__AIM OF THE TASK__
Retype each entry below exactly as it stands.

__RECORDED INFORMATION__
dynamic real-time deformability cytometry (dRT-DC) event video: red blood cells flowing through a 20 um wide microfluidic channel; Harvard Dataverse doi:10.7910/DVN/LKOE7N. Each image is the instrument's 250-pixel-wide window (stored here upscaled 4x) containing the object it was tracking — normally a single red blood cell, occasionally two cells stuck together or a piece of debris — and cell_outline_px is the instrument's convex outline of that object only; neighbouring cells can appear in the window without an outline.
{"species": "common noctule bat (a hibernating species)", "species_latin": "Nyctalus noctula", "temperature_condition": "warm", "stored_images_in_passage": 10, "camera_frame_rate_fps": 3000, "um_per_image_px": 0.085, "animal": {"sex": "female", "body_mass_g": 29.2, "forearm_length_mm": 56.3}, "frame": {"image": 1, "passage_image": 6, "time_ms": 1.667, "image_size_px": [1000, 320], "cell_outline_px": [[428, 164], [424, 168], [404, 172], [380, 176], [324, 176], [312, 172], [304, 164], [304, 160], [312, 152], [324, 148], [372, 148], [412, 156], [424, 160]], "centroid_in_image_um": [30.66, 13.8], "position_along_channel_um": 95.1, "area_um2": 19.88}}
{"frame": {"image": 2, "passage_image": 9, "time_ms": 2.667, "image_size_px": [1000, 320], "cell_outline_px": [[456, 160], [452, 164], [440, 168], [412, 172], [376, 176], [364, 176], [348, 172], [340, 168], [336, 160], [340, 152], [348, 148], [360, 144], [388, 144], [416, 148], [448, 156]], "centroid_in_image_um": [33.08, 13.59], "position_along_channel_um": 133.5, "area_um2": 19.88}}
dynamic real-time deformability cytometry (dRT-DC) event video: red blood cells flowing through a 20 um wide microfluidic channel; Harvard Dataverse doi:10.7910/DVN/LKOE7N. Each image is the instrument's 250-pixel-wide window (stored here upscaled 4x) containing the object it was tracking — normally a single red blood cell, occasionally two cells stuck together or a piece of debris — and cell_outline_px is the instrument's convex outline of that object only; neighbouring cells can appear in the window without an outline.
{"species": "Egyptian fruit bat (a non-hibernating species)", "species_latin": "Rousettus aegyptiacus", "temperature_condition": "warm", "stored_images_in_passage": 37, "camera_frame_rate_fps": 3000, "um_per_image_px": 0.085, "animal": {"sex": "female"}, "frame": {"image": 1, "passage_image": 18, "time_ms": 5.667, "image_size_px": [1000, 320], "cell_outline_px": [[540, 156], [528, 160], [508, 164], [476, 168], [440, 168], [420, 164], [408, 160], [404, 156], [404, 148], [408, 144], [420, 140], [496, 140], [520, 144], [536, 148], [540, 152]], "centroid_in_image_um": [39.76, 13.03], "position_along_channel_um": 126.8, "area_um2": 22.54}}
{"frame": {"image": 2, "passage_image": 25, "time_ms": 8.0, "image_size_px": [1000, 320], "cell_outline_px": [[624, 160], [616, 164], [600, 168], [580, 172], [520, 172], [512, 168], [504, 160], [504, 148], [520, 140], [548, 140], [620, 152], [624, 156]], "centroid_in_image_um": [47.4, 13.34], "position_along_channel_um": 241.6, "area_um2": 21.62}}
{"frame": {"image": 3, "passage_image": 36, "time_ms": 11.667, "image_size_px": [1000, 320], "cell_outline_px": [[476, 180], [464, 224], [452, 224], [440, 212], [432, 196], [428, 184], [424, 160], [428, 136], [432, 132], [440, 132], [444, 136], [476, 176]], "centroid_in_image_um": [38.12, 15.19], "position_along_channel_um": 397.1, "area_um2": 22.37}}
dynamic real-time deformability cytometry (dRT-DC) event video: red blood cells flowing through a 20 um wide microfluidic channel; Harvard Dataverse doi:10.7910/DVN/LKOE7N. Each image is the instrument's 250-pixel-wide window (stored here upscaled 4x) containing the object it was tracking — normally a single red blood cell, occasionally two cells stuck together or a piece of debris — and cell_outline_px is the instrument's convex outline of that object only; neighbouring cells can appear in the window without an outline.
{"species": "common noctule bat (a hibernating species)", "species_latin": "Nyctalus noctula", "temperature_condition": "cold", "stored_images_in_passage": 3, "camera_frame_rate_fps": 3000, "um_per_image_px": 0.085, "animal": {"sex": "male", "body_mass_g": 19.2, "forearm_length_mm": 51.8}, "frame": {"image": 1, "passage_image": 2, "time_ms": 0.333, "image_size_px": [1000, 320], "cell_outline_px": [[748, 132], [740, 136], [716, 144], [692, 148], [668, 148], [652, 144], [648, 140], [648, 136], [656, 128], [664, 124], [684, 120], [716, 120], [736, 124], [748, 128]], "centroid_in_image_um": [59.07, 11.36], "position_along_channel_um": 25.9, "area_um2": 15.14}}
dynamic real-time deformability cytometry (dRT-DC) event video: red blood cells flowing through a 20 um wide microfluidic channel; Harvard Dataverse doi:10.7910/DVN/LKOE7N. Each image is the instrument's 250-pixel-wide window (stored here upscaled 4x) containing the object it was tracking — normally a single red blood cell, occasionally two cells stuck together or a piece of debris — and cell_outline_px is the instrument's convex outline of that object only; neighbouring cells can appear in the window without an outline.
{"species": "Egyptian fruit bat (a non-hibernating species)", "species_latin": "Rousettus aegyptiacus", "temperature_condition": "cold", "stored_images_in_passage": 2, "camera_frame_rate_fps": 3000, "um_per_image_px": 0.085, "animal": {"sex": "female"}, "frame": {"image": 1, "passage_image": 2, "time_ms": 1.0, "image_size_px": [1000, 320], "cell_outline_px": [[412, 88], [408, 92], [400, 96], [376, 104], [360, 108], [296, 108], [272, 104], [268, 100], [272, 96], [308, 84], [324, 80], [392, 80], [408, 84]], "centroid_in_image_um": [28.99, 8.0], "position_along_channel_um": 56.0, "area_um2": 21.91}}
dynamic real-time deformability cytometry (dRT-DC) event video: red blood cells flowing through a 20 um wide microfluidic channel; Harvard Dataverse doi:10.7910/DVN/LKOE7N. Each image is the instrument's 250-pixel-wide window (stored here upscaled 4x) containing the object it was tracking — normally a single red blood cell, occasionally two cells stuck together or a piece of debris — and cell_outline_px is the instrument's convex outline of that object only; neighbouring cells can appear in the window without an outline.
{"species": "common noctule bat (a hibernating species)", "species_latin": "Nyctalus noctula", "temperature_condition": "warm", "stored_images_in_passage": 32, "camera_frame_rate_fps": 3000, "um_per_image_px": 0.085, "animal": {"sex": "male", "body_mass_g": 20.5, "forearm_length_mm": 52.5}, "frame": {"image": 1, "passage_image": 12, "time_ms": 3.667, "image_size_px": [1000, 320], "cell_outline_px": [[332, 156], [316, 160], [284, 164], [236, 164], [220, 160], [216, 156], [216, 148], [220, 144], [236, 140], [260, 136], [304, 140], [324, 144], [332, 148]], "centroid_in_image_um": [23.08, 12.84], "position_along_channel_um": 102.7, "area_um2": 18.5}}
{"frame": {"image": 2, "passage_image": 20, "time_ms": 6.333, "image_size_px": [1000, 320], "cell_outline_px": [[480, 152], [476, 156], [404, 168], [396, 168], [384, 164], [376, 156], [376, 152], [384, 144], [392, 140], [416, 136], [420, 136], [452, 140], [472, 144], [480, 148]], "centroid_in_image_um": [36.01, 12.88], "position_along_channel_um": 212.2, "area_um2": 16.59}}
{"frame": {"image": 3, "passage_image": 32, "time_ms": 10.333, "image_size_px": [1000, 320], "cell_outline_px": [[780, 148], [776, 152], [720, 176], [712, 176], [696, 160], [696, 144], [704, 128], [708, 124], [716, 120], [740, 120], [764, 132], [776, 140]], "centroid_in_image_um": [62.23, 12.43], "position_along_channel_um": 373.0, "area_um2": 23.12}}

__CORRECT ANSWER__
dynamic real-time deformability cytometry (dRT-DC) event video: red blood cells flowing through a 20 um wide microfluidic channel; Harvard Dataverse doi:10.7910/DVN/LKOE7N. Each image is the instrument's 250-pixel-wide window (stored here upscaled 4x) containing the object it was tracking — normally a single red blood cell, occasionally two cells stuck together or a piece of debris — and cell_outline_px is the instrument's convex outline of that object only; neighbouring cells can appear in the window without an outline.
{"species": "common noctule bat (a hibernating species)", "species_latin": "Nyctalus noctula", "temperature_condition": "warm", "stored_images_in_passage": 10, "camera_frame_rate_fps": 3000, "um_per_image_px": 0.085, "animal": {"sex": "female", "body_mass_g": 29.2, "forearm_length_mm": 56.3}, "frame": {"image": 1, "passage_image": 6, "time_ms": 1.667, "image_size_px": [1000, 320], "cell_outline_px": [[428, 164], [424, 168], [404, 172], [380, 176], [324, 176], [312, 172], [304, 164], [304, 160], [312, 152], [324, 148], [372, 148], [412, 156], [424, 160]], "centroid_in_image_um": [30.66, 13.8], "position_along_channel_um": 95.1, "area_um2": 19.88}}
{"frame": {"image": 2, "passage_image": 9, "time_ms": 2.667, "image_size_px": [1000, 320], "cell_outline_px": [[456, 160], [452, 164], [440, 168], [412, 172], [376, 176], [364, 176], [348, 172], [340, 168], [336, 160], [340, 152], [348, 148], [360, 144], [388, 144], [416, 148], [448, 156]], "centroid_in_image_um": [33.08, 13.59], "position_along_channel_um": 133.5, "area_um2": 19.88}}
dynamic real-time deformability cytometry (dRT-DC) event video: red blood cells flowing through a 20 um wide microfluidic channel; Harvard Dataverse doi:10.7910/DVN/LKOE7N. Each image is the instrument's 250-pixel-wide window (stored here upscaled 4x) containing the object it was tracking — normally a single red blood cell, occasionally two cells stuck together or a piece of debris — and cell_outline_px is the instrument's convex outline of that object only; neighbouring cells can appear in the window without an outline.
{"species": "Egyptian fruit bat (a non-hibernating species)", "species_latin": "Rousettus aegyptiacus", "temperature_condition": "warm", "stored_images_in_passage": 37, "camera_frame_rate_fps": 3000, "um_per_image_px": 0.085, "animal": {"sex": "female"}, "frame": {"image": 1, "passage_image": 18, "time_ms": 5.667, "image_size_px": [1000, 320], "cell_outline_px": [[540, 156], [528, 160], [508, 164], [476, 168], [440, 168], [420, 164], [408, 160], [404, 156], [404, 148], [408, 144], [420, 140], [496, 140], [520, 144], [536, 148], [540, 152]], "centroid_in_image_um": [39.76, 13.03], "position_along_channel_um": 126.8, "area_um2": 22.54}}
{"frame": {"image": 2, "passage_image": 25, "time_ms": 8.0, "image_size_px": [1000, 320], "cell_outline_px": [[624, 160], [616, 164], [600, 168], [580, 172], [520, 172], [512, 168], [504, 160], [504, 148], [520, 140], [548, 140], [620, 152], [624, 156]], "centroid_in_image_um": [47.4, 13.34], "position_along_channel_um": 241.6, "area_um2": 21.62}}
{"frame": {"image": 3, "passage_image": 36, "time_ms": 11.667, "image_size_px": [1000, 320], "cell_outline_px": [[476, 180], [464, 224], [452, 224], [440, 212], [432, 196], [428, 184], [424, 160], [428, 136], [432, 132], [440, 132], [444, 136], [476, 176]], "centroid_in_image_um": [38.12, 15.19], "position_along_channel_um": 397.1, "area_um2": 22.37}}
dynamic real-time deformability cytometry (dRT-DC) event video: red blood cells flowing through a 20 um wide microfluidic channel; Harvard Dataverse doi:10.7910/DVN/LKOE7N. Each image is the instrument's 250-pixel-wide window (stored here upscaled 4x) containing the object it was tracking — normally a single red blood cell, occasionally two cells stuck together or a piece of debris — and cell_outline_px is the instrument's convex outline of that object only; neighbouring cells can appear in the window without an outline.
{"species": "common noctule bat (a hibernating species)", "species_latin": "Nyctalus noctula", "temperature_condition": "cold", "stored_images_in_passage": 3, "camera_frame_rate_fps": 3000, "um_per_image_px": 0.085, "animal": {"sex": "male", "body_mass_g": 19.2, "forearm_length_mm": 51.8}, "frame": {"image": 1, "passage_image": 2, "time_ms": 0.333, "image_size_px": [1000, 320], "cell_outline_px": [[748, 132], [740, 136], [716, 144], [692, 148], [668, 148], [652, 144], [648, 140], [648, 136], [656, 128], [664, 124], [684, 120], [716, 120], [736, 124], [748, 128]], "centroid_in_image_um": [59.07, 11.36], "position_along_channel_um": 25.9, "area_um2": 15.14}}
dynamic real-time deformability cytometry (dRT-DC) event video: red blood cells flowing through a 20 um wide microfluidic channel; Harvard Dataverse doi:10.7910/DVN/LKOE7N. Each image is the instrument's 250-pixel-wide window (stored here upscaled 4x) containing the object it was tracking — normally a single red blood cell, occasionally two cells stuck together or a piece of debris — and cell_outline_px is the instrument's convex outline of that object only; neighbouring cells can appear in the window without an outline.
{"species": "Egyptian fruit bat (a non-hibernating species)", "species_latin": "Rousettus aegyptiacus", "temperature_condition": "cold", "stored_images_in_passage": 2, "camera_frame_rate_fps": 3000, "um_per_image_px": 0.085, "animal": {"sex": "female"}, "frame": {"image": 1, "passage_image": 2, "time_ms": 1.0, "image_size_px": [1000, 320], "cell_outline_px": [[412, 88], [408, 92], [400, 96], [376, 104], [360, 108], [296, 108], [272, 104], [268, 100], [272, 96], [308, 84], [324, 80], [392, 80], [408, 84]], "centroid_in_image_um": [28.99, 8.0], "position_along_channel_um": 56.0, "area_um2": 21.91}}
dynamic real-time deformability cytometry (dRT-DC) event video: red blood cells flowing through a 20 um wide microfluidic channel; Harvard Dataverse doi:10.7910/DVN/LKOE7N. Each image is the instrument's 250-pixel-wide window (stored here upscaled 4x) containing the object it was tracking — normally a single red blood cell, occasionally two cells stuck together or a piece of debris — and cell_outline_px is the instrument's convex outline of that object only; neighbouring cells can appear in the window without an outline.
{"species": "common noctule bat (a hibernating species)", "species_latin": "Nyctalus noctula", "temperature_condition": "warm", "stored_images_in_passage": 32, "camera_frame_rate_fps": 3000, "um_per_image_px": 0.085, "animal": {"sex": "male", "body_mass_g": 20.5, "forearm_length_mm": 52.5}, "frame": {"image": 1, "passage_image": 12, "time_ms": 3.667, "image_size_px": [1000, 320], "cell_outline_px": [[332, 156], [316, 160], [284, 164], [236, 164], [220, 160], [216, 156], [216, 148], [220, 144], [236, 140], [260, 136], [304, 140], [324, 144], [332, 148]], "centroid_in_image_um": [23.08, 12.84], "position_along_channel_um": 102.7, "area_um2": 18.5}}
{"frame": {"image": 2, "passage_image": 20, "time_ms": 6.333, "image_size_px": [1000, 320], "cell_outline_px": [[480, 152], [476, 156], [404, 168], [396, 168], [384, 164], [376, 156], [376, 152], [384, 144], [392, 140], [416, 136], [420, 136], [452, 140], [472, 144], [480, 148]], "centroid_in_image_um": [36.01, 12.88], "position_along_channel_um": 212.2, "area_um2": 16.59}}
{"frame": {"image": 3, "passage_image": 32, "time_ms": 10.333, "image_size_px": [1000, 320], "cell_outline_px": [[780, 148], [776, 152], [720, 176], [712, 176], [696, 160], [696, 144], [704, 128], [708, 124], [716, 120], [740, 120], [764, 132], [776, 140]], "centroid_in_image_um": [62.23, 12.43], "position_along_channel_um": 373.0, "area_um2": 23.12}}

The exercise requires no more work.